Data Normalization Definitions (Understanding the Master Index Standardization Engine)

Understanding the Master Index Standardization Engine

Data Normalization Definitions

If the data you are standardizing does not need to be parsed, but does require normalization, you can define data normalization rules to be used instead of the state model defined earlier in the process definition file. These rules would be used in the case of person names where the field components are already contained in separate fields and do no need to be parsed. In this case, the standardization engine processes one field at a time according to the rules defined in the normalizer section of standardizer.xml. In this section, you can define preprocessing rules to be applied to the fields prior to normalization.

Below is an excerpt from the PersonName data type. These rules convert the input string to all uppercase, and then processes the FirstName and MiddleName fields based on the givenName input symbol and processes the LastName field based on the surname input symbol.

 <normalizer>
   <preProcessing>
      <uppercase/>
   </preProcessing>
   <for field="FirstName" use="givenName"/>
   <for field="MiddleName" use="givenName"/>
   <for field="LastName" use="surname"/>
</normalizer>

The following table lists and describes the XML elements and attributes for the normalization definitions.

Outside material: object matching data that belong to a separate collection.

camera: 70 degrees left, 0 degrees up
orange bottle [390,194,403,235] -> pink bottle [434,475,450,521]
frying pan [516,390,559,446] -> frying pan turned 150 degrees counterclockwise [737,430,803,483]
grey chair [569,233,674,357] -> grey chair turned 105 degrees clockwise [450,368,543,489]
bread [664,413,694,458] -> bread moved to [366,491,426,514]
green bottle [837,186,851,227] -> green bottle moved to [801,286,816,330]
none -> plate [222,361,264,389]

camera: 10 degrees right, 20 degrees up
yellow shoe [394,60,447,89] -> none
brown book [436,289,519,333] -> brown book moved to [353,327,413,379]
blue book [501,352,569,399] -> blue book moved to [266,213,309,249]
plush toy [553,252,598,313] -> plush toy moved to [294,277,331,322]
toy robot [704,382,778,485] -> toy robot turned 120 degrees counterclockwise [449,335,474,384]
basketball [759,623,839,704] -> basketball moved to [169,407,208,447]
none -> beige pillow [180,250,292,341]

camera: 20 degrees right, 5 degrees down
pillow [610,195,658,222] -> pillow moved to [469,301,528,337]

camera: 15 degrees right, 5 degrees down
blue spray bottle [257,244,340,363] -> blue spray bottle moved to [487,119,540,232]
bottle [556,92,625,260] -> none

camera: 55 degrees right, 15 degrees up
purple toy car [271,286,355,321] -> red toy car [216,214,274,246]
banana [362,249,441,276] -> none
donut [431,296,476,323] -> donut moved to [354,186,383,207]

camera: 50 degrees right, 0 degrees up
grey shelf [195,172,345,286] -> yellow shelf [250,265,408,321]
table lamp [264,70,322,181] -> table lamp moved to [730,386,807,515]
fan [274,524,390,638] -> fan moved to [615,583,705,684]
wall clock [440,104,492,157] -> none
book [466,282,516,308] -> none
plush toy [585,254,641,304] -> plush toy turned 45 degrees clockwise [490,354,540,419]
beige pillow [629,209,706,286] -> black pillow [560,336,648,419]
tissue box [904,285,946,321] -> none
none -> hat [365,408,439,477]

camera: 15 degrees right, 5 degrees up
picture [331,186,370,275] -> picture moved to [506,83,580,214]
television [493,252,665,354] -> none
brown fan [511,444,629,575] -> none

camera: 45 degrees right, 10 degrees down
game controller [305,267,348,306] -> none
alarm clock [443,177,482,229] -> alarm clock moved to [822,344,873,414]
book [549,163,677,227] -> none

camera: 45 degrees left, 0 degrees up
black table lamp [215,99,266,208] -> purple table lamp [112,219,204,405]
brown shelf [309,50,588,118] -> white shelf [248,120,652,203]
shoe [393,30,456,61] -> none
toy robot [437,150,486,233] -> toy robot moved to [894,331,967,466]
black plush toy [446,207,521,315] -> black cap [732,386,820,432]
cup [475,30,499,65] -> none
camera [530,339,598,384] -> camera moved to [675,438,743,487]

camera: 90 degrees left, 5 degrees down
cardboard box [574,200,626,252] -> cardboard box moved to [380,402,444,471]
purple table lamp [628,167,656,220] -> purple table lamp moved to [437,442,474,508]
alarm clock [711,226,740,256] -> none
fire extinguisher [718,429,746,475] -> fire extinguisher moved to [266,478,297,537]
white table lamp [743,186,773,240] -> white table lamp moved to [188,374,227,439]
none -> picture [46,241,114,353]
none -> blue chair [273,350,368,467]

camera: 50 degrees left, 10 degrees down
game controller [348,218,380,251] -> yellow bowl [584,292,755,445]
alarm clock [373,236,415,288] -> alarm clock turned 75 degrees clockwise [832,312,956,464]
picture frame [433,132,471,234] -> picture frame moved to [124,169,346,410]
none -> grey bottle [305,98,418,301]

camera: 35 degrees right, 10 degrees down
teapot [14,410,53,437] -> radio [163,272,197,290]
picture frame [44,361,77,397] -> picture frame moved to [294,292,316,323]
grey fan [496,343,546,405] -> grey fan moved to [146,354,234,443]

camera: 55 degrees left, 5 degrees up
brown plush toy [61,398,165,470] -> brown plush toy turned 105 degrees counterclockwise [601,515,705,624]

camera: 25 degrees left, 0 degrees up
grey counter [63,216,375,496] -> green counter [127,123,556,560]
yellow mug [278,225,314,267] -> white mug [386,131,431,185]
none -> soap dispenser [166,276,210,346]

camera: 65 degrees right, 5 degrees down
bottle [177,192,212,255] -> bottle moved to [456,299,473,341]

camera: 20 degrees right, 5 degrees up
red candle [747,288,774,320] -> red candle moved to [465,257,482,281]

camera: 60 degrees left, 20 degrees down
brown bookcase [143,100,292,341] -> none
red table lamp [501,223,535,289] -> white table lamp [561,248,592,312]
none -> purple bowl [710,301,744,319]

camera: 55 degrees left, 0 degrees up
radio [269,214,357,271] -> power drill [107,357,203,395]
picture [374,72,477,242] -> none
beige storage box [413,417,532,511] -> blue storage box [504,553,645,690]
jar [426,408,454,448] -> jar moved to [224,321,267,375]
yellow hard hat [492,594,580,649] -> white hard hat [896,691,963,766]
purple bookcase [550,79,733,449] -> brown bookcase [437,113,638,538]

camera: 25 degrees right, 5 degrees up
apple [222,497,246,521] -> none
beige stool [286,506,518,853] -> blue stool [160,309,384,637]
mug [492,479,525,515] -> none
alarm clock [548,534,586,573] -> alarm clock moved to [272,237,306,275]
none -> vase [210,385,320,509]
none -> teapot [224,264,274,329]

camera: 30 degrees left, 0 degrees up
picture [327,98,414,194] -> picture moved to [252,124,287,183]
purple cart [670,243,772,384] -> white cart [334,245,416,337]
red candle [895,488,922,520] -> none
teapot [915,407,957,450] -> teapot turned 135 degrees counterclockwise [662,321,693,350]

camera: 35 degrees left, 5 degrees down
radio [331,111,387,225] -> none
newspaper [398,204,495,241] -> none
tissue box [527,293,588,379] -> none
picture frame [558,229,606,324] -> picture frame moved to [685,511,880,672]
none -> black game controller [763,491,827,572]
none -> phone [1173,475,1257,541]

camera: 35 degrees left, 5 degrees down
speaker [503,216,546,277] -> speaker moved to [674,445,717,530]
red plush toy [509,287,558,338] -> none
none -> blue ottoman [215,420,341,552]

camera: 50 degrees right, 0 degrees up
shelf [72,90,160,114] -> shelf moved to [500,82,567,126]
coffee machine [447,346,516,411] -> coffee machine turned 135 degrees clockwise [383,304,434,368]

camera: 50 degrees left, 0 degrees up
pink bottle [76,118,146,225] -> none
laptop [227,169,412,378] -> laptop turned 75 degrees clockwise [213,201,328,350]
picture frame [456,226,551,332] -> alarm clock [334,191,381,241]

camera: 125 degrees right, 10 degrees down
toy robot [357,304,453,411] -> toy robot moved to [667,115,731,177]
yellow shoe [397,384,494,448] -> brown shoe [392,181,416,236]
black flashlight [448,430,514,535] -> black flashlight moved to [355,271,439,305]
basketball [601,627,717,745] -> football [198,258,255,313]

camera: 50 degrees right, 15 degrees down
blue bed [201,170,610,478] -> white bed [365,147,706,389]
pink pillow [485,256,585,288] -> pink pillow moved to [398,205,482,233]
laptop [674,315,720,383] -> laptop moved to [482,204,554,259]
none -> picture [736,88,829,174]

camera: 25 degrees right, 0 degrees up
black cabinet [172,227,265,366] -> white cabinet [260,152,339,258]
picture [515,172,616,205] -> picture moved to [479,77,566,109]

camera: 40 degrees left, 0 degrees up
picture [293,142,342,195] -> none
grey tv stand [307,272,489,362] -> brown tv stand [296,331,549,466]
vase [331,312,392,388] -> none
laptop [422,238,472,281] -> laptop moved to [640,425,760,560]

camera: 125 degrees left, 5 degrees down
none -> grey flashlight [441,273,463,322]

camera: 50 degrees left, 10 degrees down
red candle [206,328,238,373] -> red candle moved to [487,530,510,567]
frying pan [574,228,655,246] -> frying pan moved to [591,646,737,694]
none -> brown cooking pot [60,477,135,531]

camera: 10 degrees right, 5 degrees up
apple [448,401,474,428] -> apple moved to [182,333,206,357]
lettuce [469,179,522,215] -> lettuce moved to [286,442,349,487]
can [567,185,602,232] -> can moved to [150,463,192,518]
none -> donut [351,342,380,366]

Element	Attribute	Description
normalizer		A container element for the normalization rules to use when field components do not require parsing, but do require normalization.
preProcessing		A container element for any preprocessing rules to apply to the input strings prior to normalization. For more information about preprocessing rules, see Standardization Processing Rules Reference.
for		The input symbol to use for a given field. This is defined in the following attributes.
	field	The name of a field to be normalized.
	use	The name of the input symbol to associate with the field. The processing logic defined for the input symbol earlier in the file is used to normalize the data contained in that field.